McGraw-Hill Broadcasting (one of my clients) is seeking three top-notch individuals to run their new media planning and implementation. I’ve been a part of developing the job description below, and I want to tell you that these stations (KGTV-TV, San Diego/KERO-TV Bakersfield, KMGH-TV, Denver, and WRTV-TV, Indianapolis) are doing everything right in terms of preparing for the future. These are new positions that report directly to the GM (the way it has to be).

You don’t have to be a coder, per se, but you need to have a deep familiarity with how all this stuff works beneath the surface. A background in media may or may not be helpful; what is key is the vision and skill to create new businesses within a media environment. These are great opportunities for the right people, and I can tell you that the pay will be satisfactory.

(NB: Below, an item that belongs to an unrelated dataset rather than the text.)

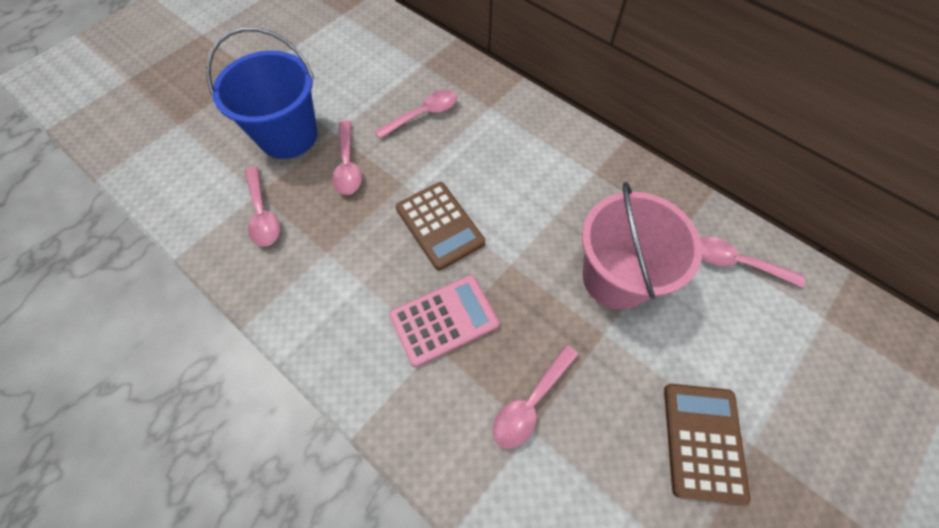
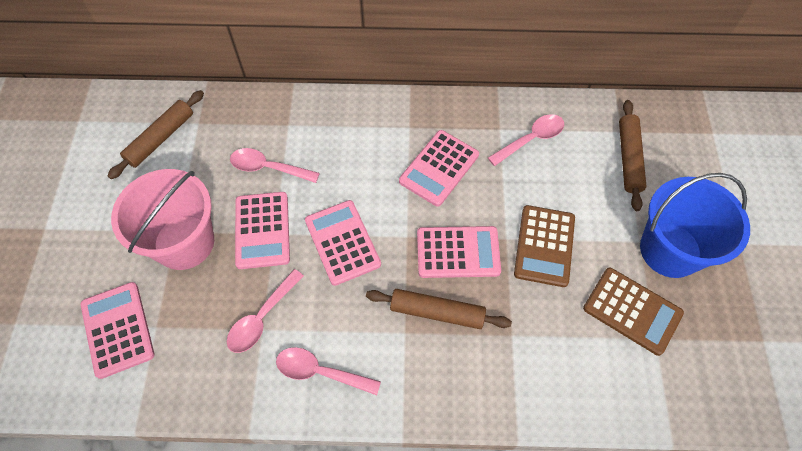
brown rolling pin: 0 -> 3
pink calculator: 1 -> 5
pink spoon: 5 -> 4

If you’re interested, send an email and resume to the following:

Denver: Heidi Armstrong, HR Manager [heidi_armstrong@kmgh.com]
Indianapolis: Don Lundy, General Manager [don_lundy@wrtv.com]
San Diego: Derek Dalton, General Manager [derek_dalton@10News.com]

Digital Media Manager job description:

The Digital Media Manager has the primary responsibility for the strategic direction and implementation of the stations’ digital media initiative. To meet station goals, they develop, implement and market products that:

  • Reinforce the presence of the station in the local community online
  • Leverage new media (blogs, RSS, search etc.) to encourage the local community to interact with the station and each other
  • Provide a resource to empower the local community
  • Aggregate community information on a digital platform
  • Support and promote local broadcast content online
  • Utilize broadcast capabilities to create innovative local market content for the web
  • Facilitate the exchange of ideas and promote commerce within the local community.

They exhibit an entrepreneurial spirit with demonstrated leadership qualities. They have hands-on capabilities with current web technologies. They have an understanding of local advertising and local news media. They have the ability to communicate that knowledge into language that is understandable to all employees of the station.

They report directly to the General Manager.